I spent like 15 minutes during the interview to solve this but didn’t get to the correct answer. In the end, the interviewer said my approach was correct and gave me the final answer.

First, I divide 25 hourses into 5 groups of 5 to gwt the fastest one of each group. Then I put those 5 hourses together in a race to know the top 3 of them. But this does not guarantee that the 2nd and 3rd is in top 3 of 25 hourses. And I couldn’t think of a way to sort out the 2nd and 3rd in correct order. And then I go try other apporach but ended up with a brute force solution.
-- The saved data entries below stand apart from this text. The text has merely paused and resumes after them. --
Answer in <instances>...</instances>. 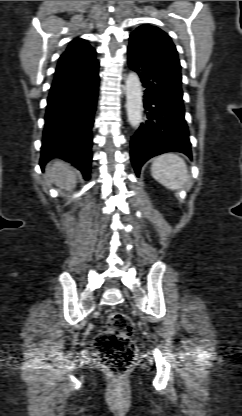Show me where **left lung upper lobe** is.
Listing matches in <instances>:
<instances>
[{
    "instance_id": "obj_1",
    "label": "left lung upper lobe",
    "mask_w": 242,
    "mask_h": 416,
    "mask_svg": "<svg viewBox=\"0 0 242 416\" xmlns=\"http://www.w3.org/2000/svg\"><path fill=\"white\" fill-rule=\"evenodd\" d=\"M130 36H136L161 49L170 59L179 74L181 70L177 50L170 37L161 29L151 25L139 26Z\"/></svg>"
}]
</instances>
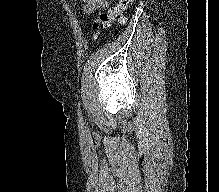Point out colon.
<instances>
[{"mask_svg": "<svg viewBox=\"0 0 219 192\" xmlns=\"http://www.w3.org/2000/svg\"><path fill=\"white\" fill-rule=\"evenodd\" d=\"M134 0H119L107 13H101L93 21V29L96 32L109 28L113 23H123L125 21V13Z\"/></svg>", "mask_w": 219, "mask_h": 192, "instance_id": "5ec220e1", "label": "colon"}]
</instances>
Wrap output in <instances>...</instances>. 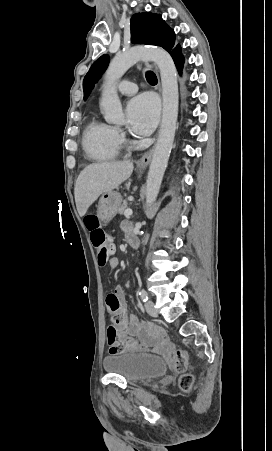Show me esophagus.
Listing matches in <instances>:
<instances>
[{"label":"esophagus","instance_id":"obj_1","mask_svg":"<svg viewBox=\"0 0 272 451\" xmlns=\"http://www.w3.org/2000/svg\"><path fill=\"white\" fill-rule=\"evenodd\" d=\"M155 70H157V68L154 65ZM160 87V84L158 83V88ZM152 158V150H149L148 152H146L138 161V165L141 169H144L151 161Z\"/></svg>","mask_w":272,"mask_h":451}]
</instances>
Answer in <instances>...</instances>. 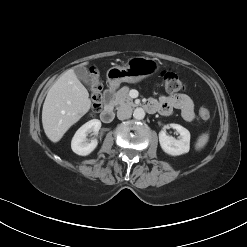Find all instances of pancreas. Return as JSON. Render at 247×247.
Segmentation results:
<instances>
[{"label":"pancreas","instance_id":"pancreas-1","mask_svg":"<svg viewBox=\"0 0 247 247\" xmlns=\"http://www.w3.org/2000/svg\"><path fill=\"white\" fill-rule=\"evenodd\" d=\"M129 87L124 86L115 93L113 104L115 106H135L133 99L129 96Z\"/></svg>","mask_w":247,"mask_h":247}]
</instances>
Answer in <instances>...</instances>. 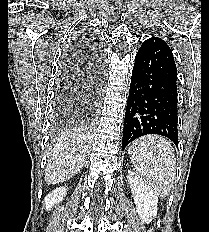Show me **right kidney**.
Here are the masks:
<instances>
[{
    "label": "right kidney",
    "mask_w": 209,
    "mask_h": 232,
    "mask_svg": "<svg viewBox=\"0 0 209 232\" xmlns=\"http://www.w3.org/2000/svg\"><path fill=\"white\" fill-rule=\"evenodd\" d=\"M66 187H59L53 190L50 194H48L44 199V206L47 211H50L55 204L59 203L63 200L65 195L67 194Z\"/></svg>",
    "instance_id": "obj_1"
}]
</instances>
First I put 5 random hourses in a race and get out top 3. Then add new 2 hourses to race with current top 3. So the total number would be 11 races. Of course this is not the best solution. I just tried to show how I think with the interviewer.

Now back to the correct approach that I gave up during the interview. I have made 6 races so far, it should not take more than 4 races to find the 2nd and 3rd to defeat my brute force solution. Let’s start from scratch.

Round 1: Make 5 races, with 5 hourses in each race. We can find the best hourse of each race. 5 groups of 25 hourses Round 2: Make 1 race with the bests in round 1. We then number the groups by order of thier best hourse in round two (the 1st hourse is in group 1, the 2nd hourse is in group 2 and so on). The guys made it to round 2 deserve a name, let’s call them #1, #2, #3, #4 and #5 by their finish order. round 2 We know for sure that #1 is the fastest one. But the 2nd and 3rd of all hourses is not decided. Because they might be in group 1 and already lost to #1. Or in case #2 is the 2nd best, and the 3rd have lost to it in group 2. That’s why we need an other round to find out the actual 2nd and 3rd fastest hourses. Round 3: From group 1, we pick the next 2 hourses finish after #1. From group 2, we pick the next one hourse finish after #2. And finally, we add #2 and #3 to the race as well. The first 2 fastest horses of round 3 are the 2nd and 3rd fastest hourses of all. 2nd and 3rd Why? Because 2 guys in group 1 are only defeated by #1, so they have even chance to be in top 3. In group 2, we only pick 1, because it’s slower than #2, so it must be slower than #1, but not necessarily slower than #3. We add it to the race to see #3 is really worth it. So after round 3, we can guarantee top 3 are concluded. The number of races needed is 5 in round 1, 1 in round 2 and 1 in round 3. So total is 5 + 1 + 1 = 7.